Wednesday, January 17, 2018

It Doesn't feel like Yesterday

I'm not writing this because I want people to feel sad, I'm writing this because the parts of me that want to forget this day knows that I never will.


I'm not going to lie and tell you that what happened last year feels like yesterday. Saying that would be untrue. This year has been so slow. Each moment has dragged. Maybe it's because I keep thinking "well, when one year happens it gets easier right?"

I don't think it does.

While it feels like forever ago, and much longer than a year, I can replay the moments of January 16th and 17th 2017 like they were yesterday. I can remember these moments like they just happened. I can remember jumping online just to see how things were going at work. I was planning to brag that I was eating key lime pie and getting a pedicure... but let's face it, I'm also a control freak and I had to check in, that's what I do.

Patrick had posted that you hadn't gotten online for your fundraising training. I was frustrated, I was annoyed, and I was concerned. It was a fine line that I was walking at that moment. Concerned that something was wrong, annoyed that you hadn't reached out for help... But I knew that we would reach you and it would be okay.

But this time you didn't answer. This time you didn't jump back online. This time you weren't there.

I went to watch the sunset.

You still hadn't called back.

I called Ll, told her we needed to call the Queens police for a wellness check. She said that wasn't something that we could do.

I found your sister and mom on Facebook. I told them we were concerned.

Then we waited. I had terrible dreams that night. I knew something wasn't right.

mom and I left Key west. Patrick Texted. I told him I could call him back in 5 minutes.

We pulled into the parking lot of a garden center. Patrick told me you were gone...

I called L. I made lists.... who should we call? Who should we tell? How would we tell people? I couldn't let people hear about this over social media.

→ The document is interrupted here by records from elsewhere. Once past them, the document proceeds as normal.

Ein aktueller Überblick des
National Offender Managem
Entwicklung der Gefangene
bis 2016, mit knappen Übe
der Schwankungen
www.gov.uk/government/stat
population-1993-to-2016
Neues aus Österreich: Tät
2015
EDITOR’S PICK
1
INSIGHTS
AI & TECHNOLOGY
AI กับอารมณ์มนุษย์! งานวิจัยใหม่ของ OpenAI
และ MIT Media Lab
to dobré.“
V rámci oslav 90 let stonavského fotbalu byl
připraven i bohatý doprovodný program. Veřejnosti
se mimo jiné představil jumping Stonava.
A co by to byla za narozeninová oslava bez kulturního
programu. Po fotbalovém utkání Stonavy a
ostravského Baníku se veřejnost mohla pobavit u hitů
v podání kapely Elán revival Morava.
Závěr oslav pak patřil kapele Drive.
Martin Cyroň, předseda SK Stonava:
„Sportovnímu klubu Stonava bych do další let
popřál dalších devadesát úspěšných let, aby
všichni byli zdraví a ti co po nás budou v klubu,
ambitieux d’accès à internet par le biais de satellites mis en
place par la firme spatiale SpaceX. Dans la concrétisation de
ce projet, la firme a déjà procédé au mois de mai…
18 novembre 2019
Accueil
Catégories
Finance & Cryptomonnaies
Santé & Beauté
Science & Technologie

We got to the car rental place. I spoke with Dottie. someone had already told her.

I got on the shuttle bus and my phone rang. It was a Jacksonville number. I knew it would be your mom. I couldn't make her say it. I told her "I heard.... and I'm so sorry..."

I went through security and people started calling me. I realized a couple of people that I should call, because I would be on a plane soon.

I went to the convenience store at the airport. I looked for tissues, I got a snack and a water.

I got on the plane. I felt it was a good time to start watching Parks and rec (thankful that Amy Poehler could get me through this rough time)

I landed in Boston. Carla Jean had posted the announcement. I called Brian, and he already knew.


I got back to Salem. I got a roast beef sandwich. I snuggled with my cat and I cried.

I cried almost every day for months. I don't remember the first day that I didn't cry, but I remember it happening.

Yes, I found joy this year. I found joy discovering the shows and performers that you always told me to listen to (translation... I discovered Jenn Colella and Christianne Knoll), I have chosen to love musical theatre without apologies.

Yes, I have dealt with loss. I wish I could pinpoint why your loss hurts so much. Yours is a loss that will stick with me. I miss you. I miss you a lot. I wish we had more time. We should have seen Jenn colella together. You should have been here to see Christiane with me. I chalk that up to things that just aren't fair.